O
SENTIDO CULTURAL DO SÉCULO XXI
Orientação
simbólica e nova crítica social
Será
que ainda pode haver objetivos culturais para o século 21? Apesar da crise
social mundial, ou talvez justamente por causa dela, não se trata mais, nesta
virada do século, da conquista de novos horizontes. O poço de desejos da
infindável modernização, é bem verdade, continua a receber suas moedinhas,
mas pouquíssimos são os que ainda lhe dão crédito. Para começar algo novo,
necessário seria proceder a um apaixonado debate sobre os projetos sociais a
que se aspira. Mas as paixões sociais, políticas e culturais parecem extintas,
os discursos da mídia arrastam-se a custo, pasmacentos. Nem no trato social nem
na relação com a natureza são formulados novos desafios. A idéia de uma
grande "tarefa para a humanidade" soa não só antiquada, mas também
ingênua e até fora de cabimento.
O
que hoje se louva como novo e promissor não é mais um conteúdo ou um fim
qualquer, mas a simples forma ou o simples meio, o aparato despido de todo espírito.
A Internet é o melhor exemplo para tanto. Quanto mais rapidamente evolui a
tecnologia da comunicação, menos conteúdo há que valha a pena ser
transmitido. Se o meio tecnológico rouba a posição ao conteúdo, a própria
"razão instrumental" conduz ao absurdo. No estágio final desse
processo, seres humanos munidos de meios de comunicação perfeitos nada mais
terão a dizer entre si.
Essa
ilimitada falta de conteúdo e de objetivo anuncia o esgotamento intelectual e
cultural do sistema social dominante. Tal como o homem só pode se constituir
como indivíduo dentro da sociedade, como indivíduo ele só pode cultivar conteúdos
e objetivos sociais. O indivíduo voltado exclusivamente a si mesmo é por força
vazio, incapaz de forjar conteúdos próprios; seus projetos se esvaem na
trivialidade fútil. No fim do século 20 a modernidade mergulhou num tédio
mortal. Nesse sentido, no próprio aspecto cultural a microeconomia extremista,
a atomização social e a perda de solidariedade já tiraram sua desforra do
capitalismo. Porque se apartam umas das outras, as mônadas sociais já não
logram se impor objetivos comunitários; e porque já não têm uma relação de
conteúdo entre si, apartam-se cada vez mais umas das outras. Uma sociedade
incapaz de desafios comuns, todavia, está condenada ao definhamento.
* * * *
- [Trabalho pedido]: Por favor, transcreva do texto sobre o sentido cultural do século XXI o trecho de "A Internet é" até "dizer entre si.".

- [Dados coletados]:
* * * *
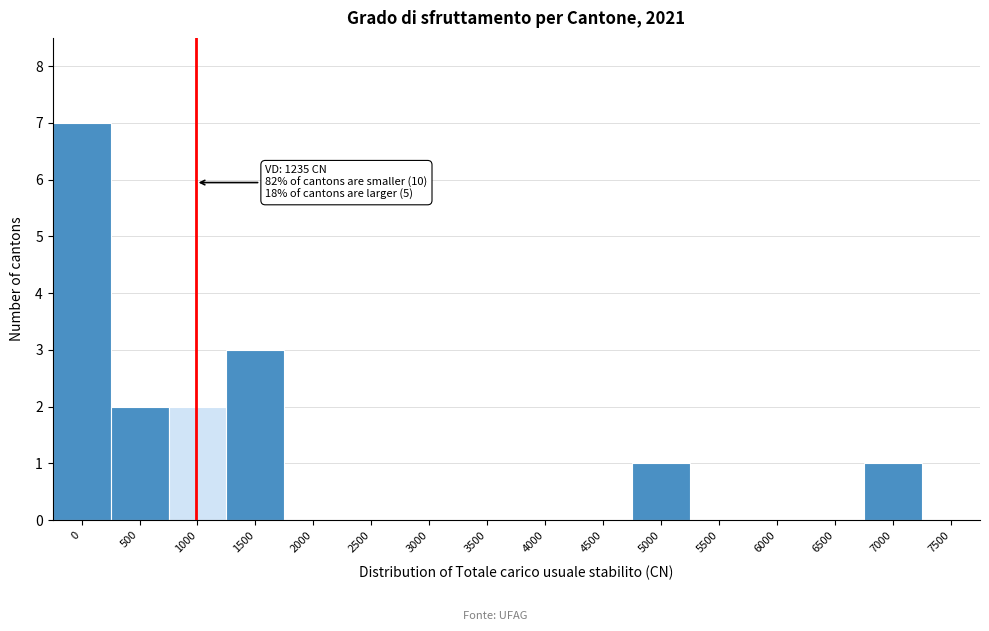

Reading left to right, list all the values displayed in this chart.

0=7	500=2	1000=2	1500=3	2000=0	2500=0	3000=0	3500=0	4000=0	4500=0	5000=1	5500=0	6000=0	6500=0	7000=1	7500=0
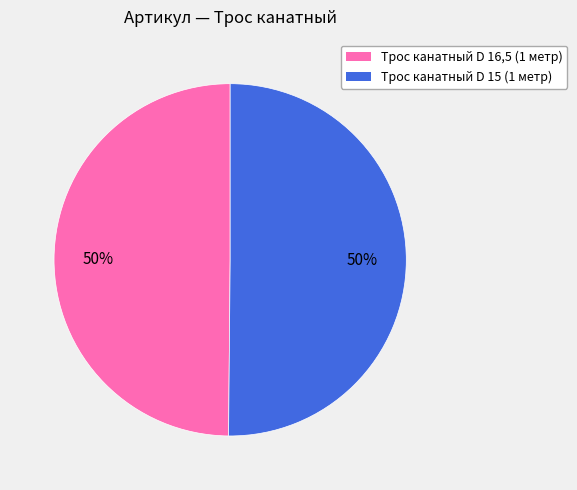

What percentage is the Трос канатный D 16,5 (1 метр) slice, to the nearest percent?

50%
* * * *
- [Exercício resolvido]:
A Internet é o melhor exemplo para tanto. Quanto mais rapidamente evolui a
tecnologia da comunicação, menos conteúdo há que valha a pena ser
transmitido. Se o meio tecnológico rouba a posição ao conteúdo, a própria
"razão instrumental" conduz ao absurdo. No estágio final desse
processo, seres humanos munidos de meios de comunicação perfeitos nada mais
terão a dizer entre si.